Monday 29 April 2024

Anxiety

On the same day that the House of Commons debated assisted suicide, Mel Stride may believe that Personal Independence Payment ran into thousands of pounds per month, or be prepared to pretend to believe that, either of which is inexcusable. But the most that you can possibly get is £737.20, and most people are paid a third or less of that.

For over a decade, I have been baffling GPs and hospital consultants with my inability to secure first Disability Living Allowance and then PIP, and that is on physical health grounds. Arthritis shows up on X-rays, so it is impossible to fake, and I am riddled with it. PIP is hard to get. Anyone who can do so needs it. Millions of people do, and that is just the ones who can jump through the hoops. Of course depression and anxiety are not life's normal ups and downs. That is why they are diagnosable and treatable medical conditions when those are not. So what they did not used to be taken seriously? They are now.
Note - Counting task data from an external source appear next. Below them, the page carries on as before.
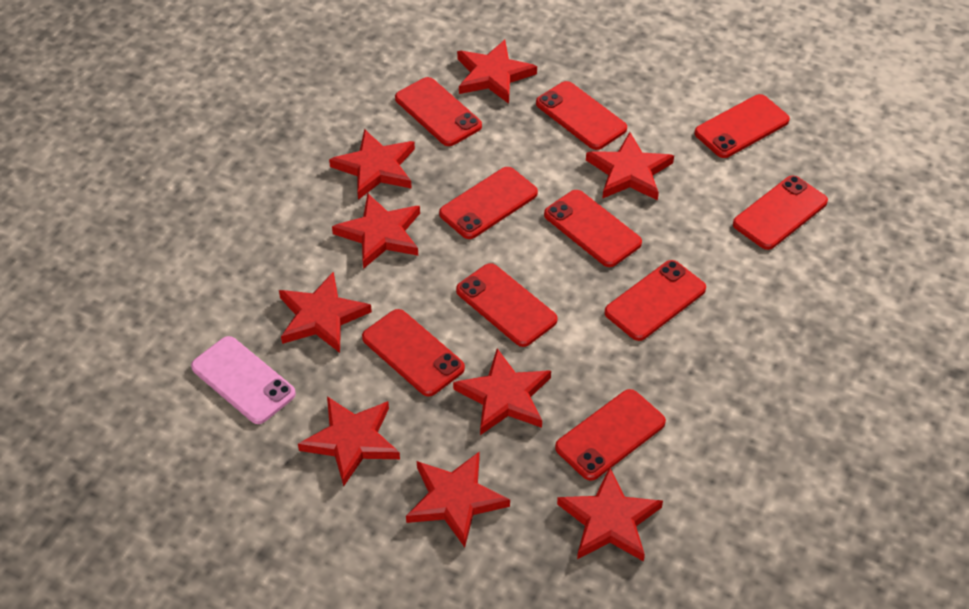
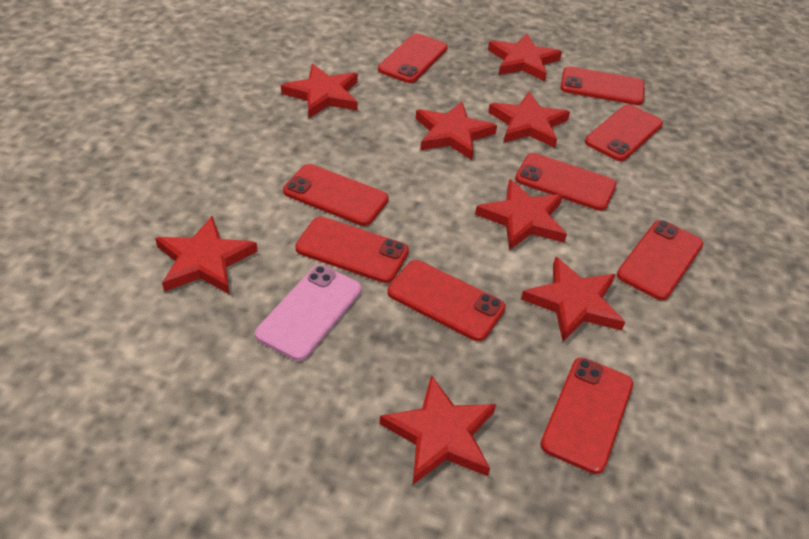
red phone: [362,309,465,397] [395,77,482,146] [439,167,538,239] [456,263,558,347] [536,81,627,150] [544,190,642,267] [555,389,666,481] [604,260,706,341] [694,94,790,158] [733,176,828,250] = 10 -> [283,164,389,226] [295,217,409,283] [378,33,448,83] [387,260,505,341] [515,153,617,211] [540,358,633,474] [560,66,645,105] [585,104,663,161] [617,220,703,300] = 9
red star: [279,271,372,353] [298,396,400,486] [329,129,415,200] [332,193,420,269] [406,452,510,547] [453,349,551,435] [457,40,537,104] [557,467,663,562] [586,132,674,201] = 9 -> [155,216,258,294] [281,64,358,118] [379,375,496,484] [416,101,497,160] [475,179,567,250] [488,34,562,82] [488,91,570,148] [521,257,625,341] = 8

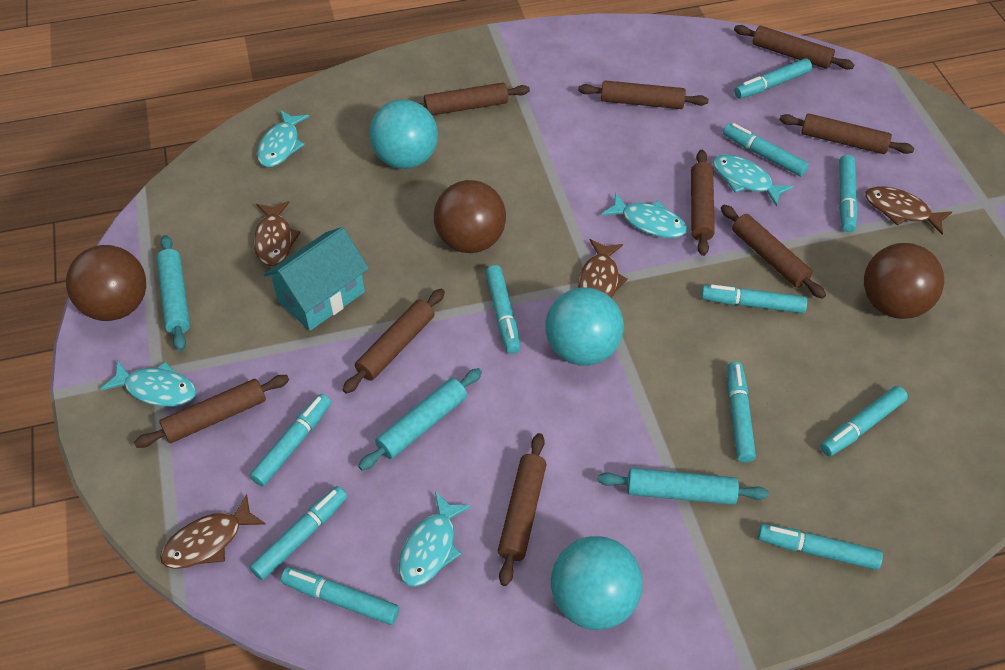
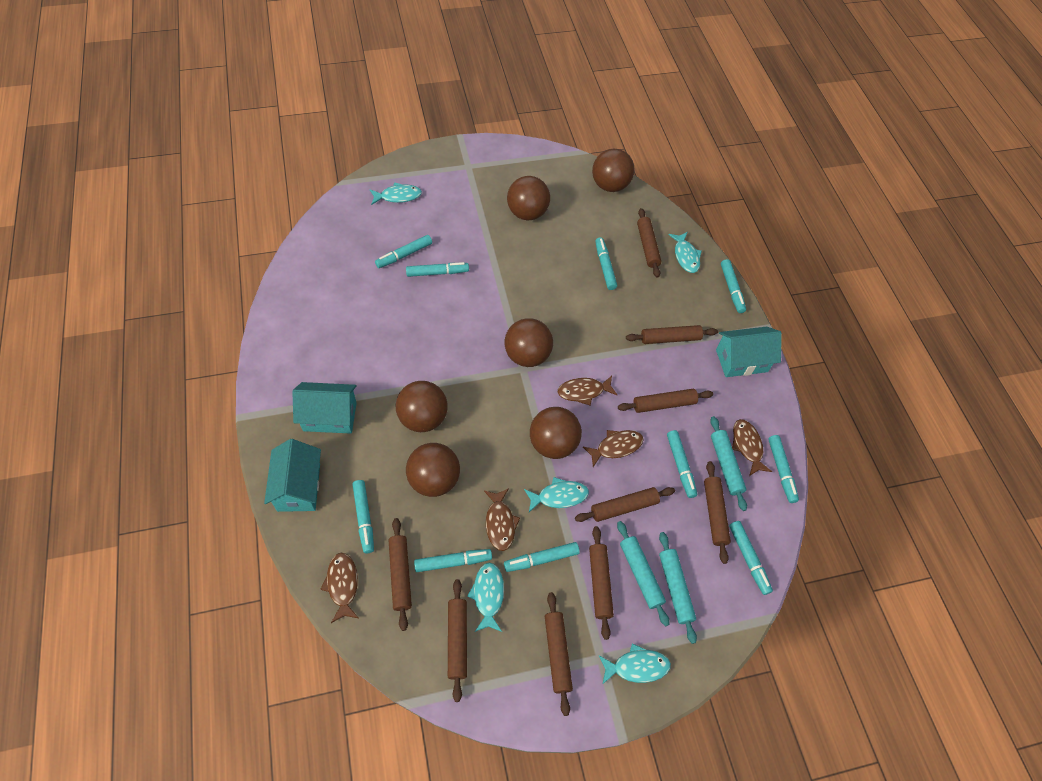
brown ball: [66,245,146,321] [434,180,506,253] [864,243,944,319] = 3 -> [396,381,448,432] [406,443,460,497] [505,318,553,367] [507,176,550,220] [530,407,582,459] [592,149,635,192] = 6
brown fish: [160,494,266,569] [254,201,301,266] [578,239,628,298] [865,186,952,234] = 4 -> [320,553,358,623] [484,488,520,551] [558,376,617,406] [583,430,643,467] [732,419,772,476] = 5
turquoise ball: [369,100,438,169] [545,287,624,366] [551,536,643,630] = 3 -> none = 0
turquoise house: [263,227,369,331] = 1 -> [264,439,321,512] [292,382,357,434] [716,327,782,377] = 3
turquoise marker: [250,394,331,487] [250,486,347,580] [281,567,399,625] [485,265,521,354] [701,285,808,313] [723,123,809,176] [727,362,756,462] [734,58,812,99] [758,524,883,570] [820,386,908,456] [839,155,858,232] = 11 -> [352,480,374,553] [375,235,432,268] [406,262,469,277] [414,549,492,572] [504,542,580,572] [595,237,617,290] [667,430,697,498] [721,259,746,313] [729,521,773,595] [768,435,799,503] = 10

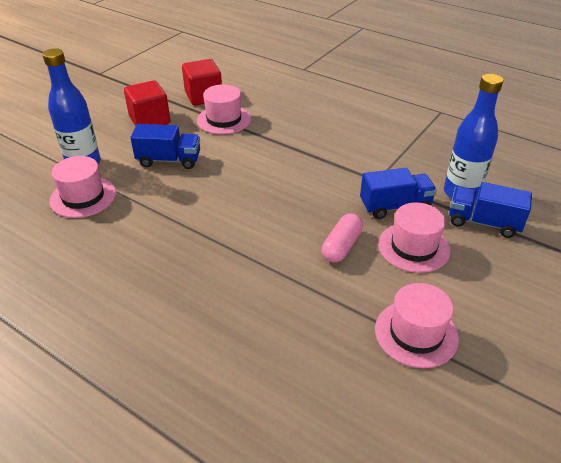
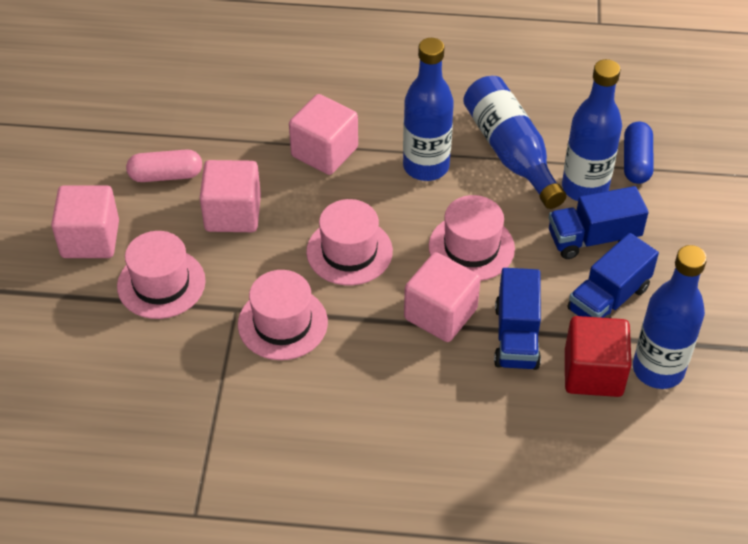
blue bottle: [42,48,101,164] [444,74,503,200] = 2 -> [403,38,454,181] [463,76,566,209] [562,59,622,201] [633,245,707,389] = 4
blue capsule: none = 0 -> [624,122,654,184] = 1
pink cube: none = 0 -> [51,185,119,258] [200,160,261,232] [289,94,358,175] [404,252,481,342] = 4
red cube: [124,80,170,126] [182,59,222,106] = 2 -> [565,316,632,397] = 1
Remember that the people who decide these things, and who have no medical training, are paid by quota to fail a certain number, while there are other people in the system who are paid by quota to take a certain number of claimants off the books, which of course neither cures them nor finds them jobs.

This level of chronic illness is what comes of low pay, bad nutrition, poor housing, the inability to see a doctor or a dentist, and the hospital waiting lists that have trebled in the 14 years that the National Health Service has paid £150 billion to private healthcare providers, which are also generous contributors to politicians. Yet Labour is advocating even more of this provenly disastrous privatisation of the National Health Service. It must be stopped.

But when I tell you that there is going to be a hung Parliament, then you can take that to the bank. I spent the 2005 Parliament saying that it was psephologically impossible for the Heir to Blair's Conservative Party to win an overall majority. I predicted a hung Parliament on the day that the 2017 General Election was called, and I stuck to that, entirely alone, all the way up to the publication of the exit poll eight long weeks later. And on the day that Rishi Sunak became Prime Minister, I predicted that a General Election between him and Keir Starmer would result in a hung Parliament.

I have no plan to join the Workers Party of Britain, although nor would I expect to stand against it. But if it did not contest North Durham, then I would. To strengthen families and communities by securing economic equality and international peace through the democratic political control of the means to those ends, including national and parliamentary sovereignty, we need to hold the balance of power. Owing nothing to either main party, we must be open to the better offer. But there does need to be a better offer. Not a lesser evil, which in any case the Labour Party is not. We have made a start.

2 comments:

  1. Vote Tory to save the NHS? I'm not kidding.

    ReplyDelete
    Replies
    1. Vote for the Workers Party, or for the Independent Left where the Workers Party did not stand. If necessary, stand yourself.

      But yes, the Tories are better than Labour on the NHS.